* Instructions to follow *
In the records below, rewrite the part that opens with the line containing "Absolutely not. Upgrades do" and closes with the line containing "View full battery replacement service →", changing "cabin crew" to "flight crew" and keeping everything else the same. Leave the pictures out of your answer.

________

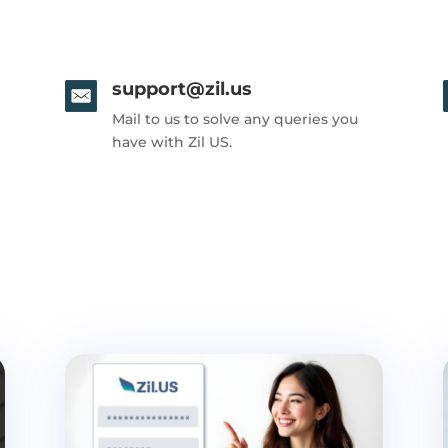
support@zil.us
Mail to us to solve any queries you
have with Zil US.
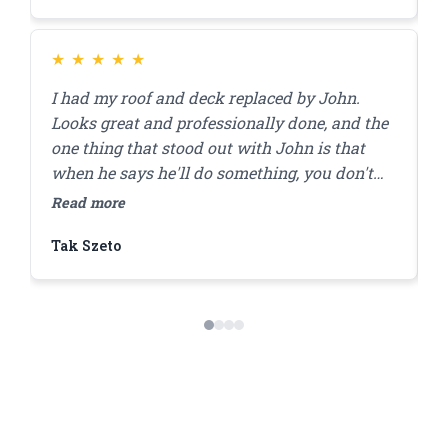
★
★
★
★
★
I had my roof and deck replaced by John.
J
Looks great and professionally done, and the
r
one thing that stood out with John is that
a
when he says he'll do something, you don't
a
have to worry that it'll get done. I'll be using
r
Read more
R
him for my brick pointing repair in the future!
f
Tak Szeto
D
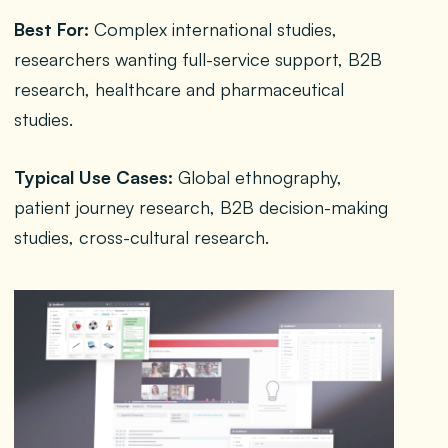
Best For:
Complex international studies,
researchers wanting full-service support, B2B
research, healthcare and pharmaceutical
studies.
Typical Use Cases:
Global ethnography,
patient journey research, B2B decision-making
studies, cross-cultural research.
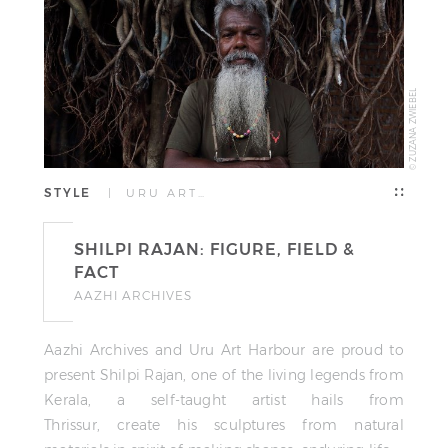
© ZUZANA ZWIEBEL
STYLE
| URU ART…
SHILPI RAJAN: FIGURE, FIELD &
FACT
AAZHI ARCHIVES
Aazhi Archives and Uru Art Harbour are proud to
present Shilpi Rajan, one of the living legends from
Kerala, a self-taught artist hails from
Thrissur, create his sculptures from natural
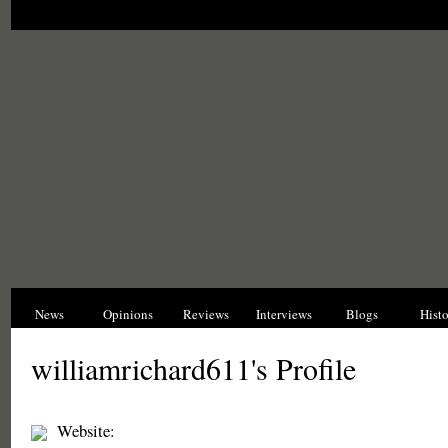
News
Opinions
Reviews
Interviews
Blogs
Hist
williamrichard611's Profile
Website:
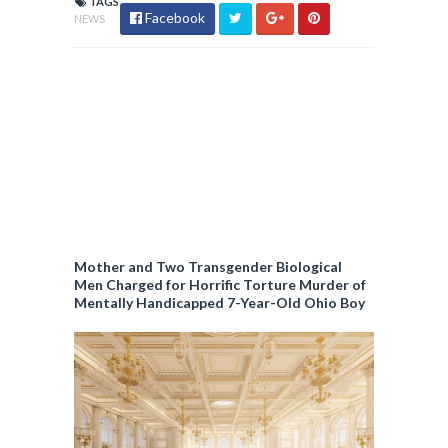
TAGS
Facebook
NEWS
Mother and Two Transgender Biological
Men Charged for Horrific Torture Murder of
Mentally Handicapped 7-Year-Old Ohio Boy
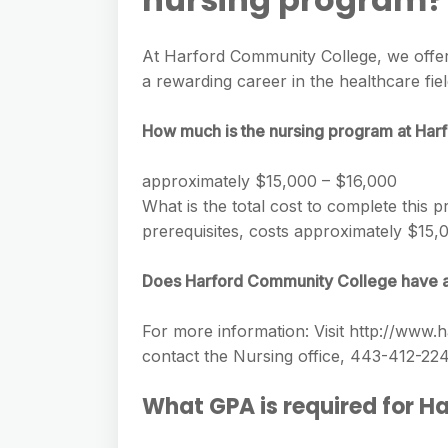
e
s
h
A
g
s
a
At Harford Community College, we offer
p
r
e
a rewarding career in the healthcare fiel
r
p
a
n
e
m
How much is the nursing program at Ha
g
e
approximately $15,000 – $16,000
r
What is the total cost to complete this
prerequisites, costs approximately $15,0
Does Harford Community College have 
For more information: Visit http://www
contact the Nursing office, 443-412-22
What GPA is required for 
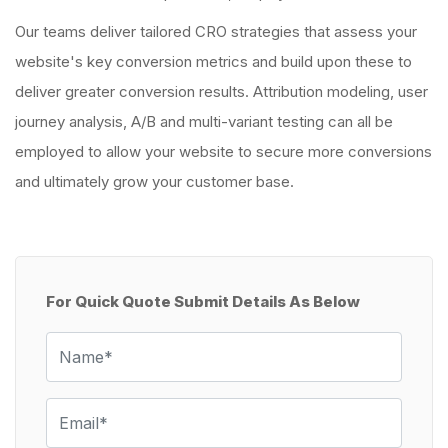
Our teams deliver tailored CRO strategies that assess your
website's key conversion metrics and build upon these to
deliver greater conversion results. Attribution modeling, user
journey analysis, A/B and multi-variant testing can all be
employed to allow your website to secure more conversions
and ultimately grow your customer base.
For Quick Quote Submit Details As Below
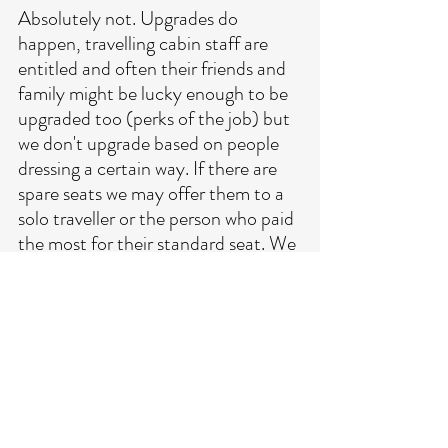
Absolutely not. Upgrades do 
happen, travelling cabin staff are 
entitled and often their friends and 
family might be lucky enough to be 
upgraded too (perks of the job) but 
we don't upgrade based on people 
dressing a certain way. If there are 
spare seats we may offer them to a 
solo traveller or the person who paid 
the most for their standard seat. We 
have noticed a rise in people 
bringing treats such as boxes of 
sweets aboard for the cabin crew, 
again a nice thought but it wont get 
you an upgrade. It's worth enquiring 
but there will more than likely be a 
cost involved. 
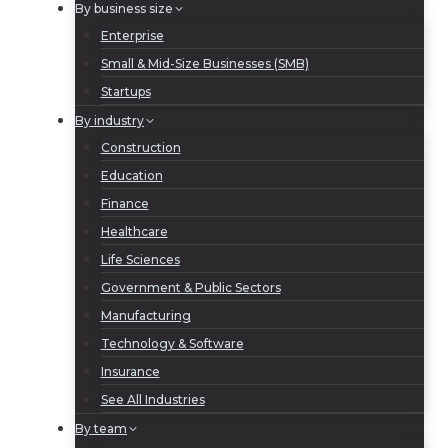
By business size
Enterprise
Small & Mid-Size Businesses (SMB)
Startups
By industry
Construction
Education
Finance
Healthcare
Life Sciences
Government & Public Sectors
Manufacturing
Technology & Software
Insurance
See All Industries
By team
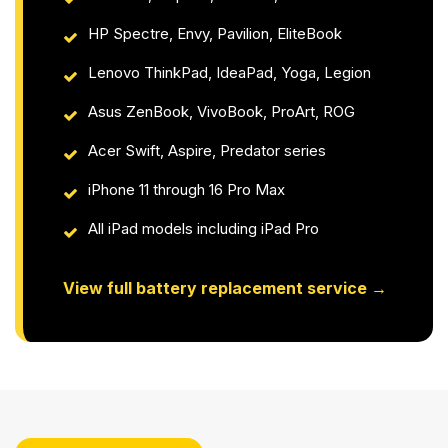
HP Spectre, Envy, Pavilion, EliteBook
Lenovo ThinkPad, IdeaPad, Yoga, Legion
Asus ZenBook, VivoBook, ProArt, ROG
Acer Swift, Aspire, Predator series
iPhone 11 through 16 Pro Max
All iPad models including iPad Pro
View full battery replacement service →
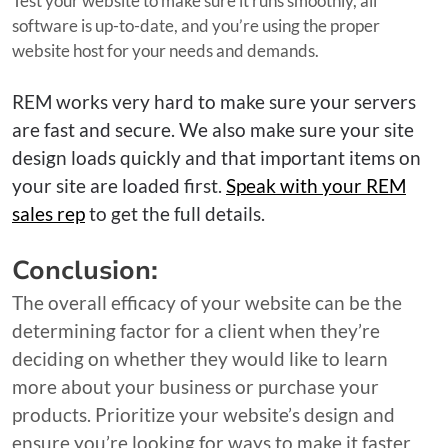
Test your website to make sure it runs smoothly, all
software is up-to-date, and you’re using the proper
website host for your needs and demands.
REM works very hard to make sure your servers
are fast and secure. We also make sure your site
design loads quickly and that important items on
your site are loaded first.
Speak with your REM
sales rep
to get the full details.
Conclusion:
The overall efficacy of your website can be the
determining factor for a client when they’re
deciding on whether they would like to learn
more about your business or purchase your
products. Prioritize your website’s design and
ensure you’re looking for ways to make it faster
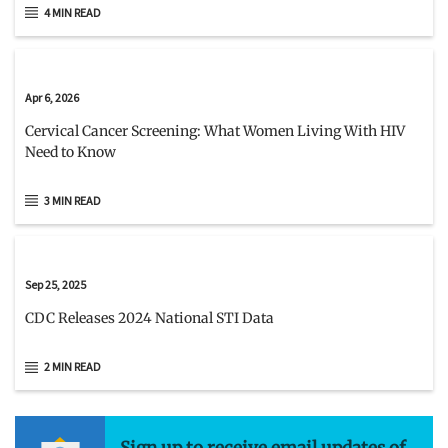
4 MIN READ
Apr 6, 2026
Cervical Cancer Screening: What Women Living With HIV
Need to Know
3 MIN READ
Sep 25, 2025
CDC Releases 2024 National STI Data
2 MIN READ
Sign up to receive email updates of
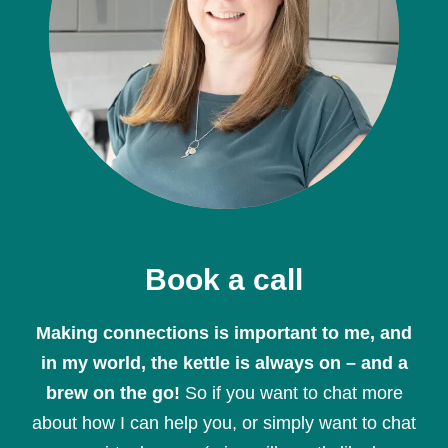
Book a call
Making connections is important to me, and
in my world, the kettle is always on – and a
brew on the go!
So if you want to chat more
about how I can help you, or simply want to chat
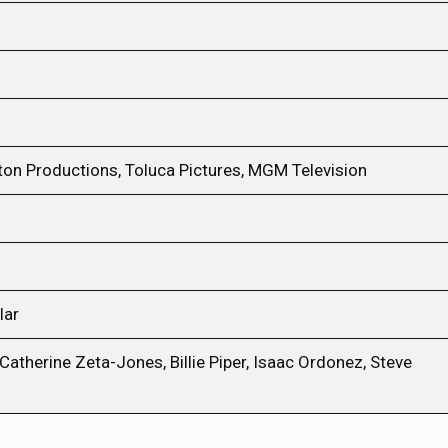
ton Productions, Toluca Pictures, MGM Television
lar
therine Zeta-Jones, Billie Piper, Isaac Ordonez, Steve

________

* Output below *
Absolutely not. Upgrades do 
happen, travelling cabin staff are 
entitled and often their friends and 
family might be lucky enough to be 
upgraded too (perks of the job) but 
we don't upgrade based on people 
dressing a certain way. If there are 
spare seats we may offer them to a 
solo traveller or the person who paid 
the most for their standard seat. We 
have noticed a rise in people 
bringing treats such as boxes of 
sweets aboard for the flight crew, 
again a nice thought but it wont get 
you an upgrade. It's worth enquiring 
but there will more than likely be a 
cost involved. 
By business size
Enterprise
Small & Mid-Size Businesses (SMB)
Startups
By industry
Construction
Education
Finance
Healthcare
Life Sciences
Government & Public Sectors
Manufacturing
Technology & Software
Insurance
See All Industries
By team
HP Spectre, Envy, Pavilion, EliteBook
Lenovo ThinkPad, IdeaPad, Yoga, Legion
Asus ZenBook, VivoBook, ProArt, ROG
Acer Swift, Aspire, Predator series
iPhone 11 through 16 Pro Max
All iPad models including iPad Pro
View full battery replacement service →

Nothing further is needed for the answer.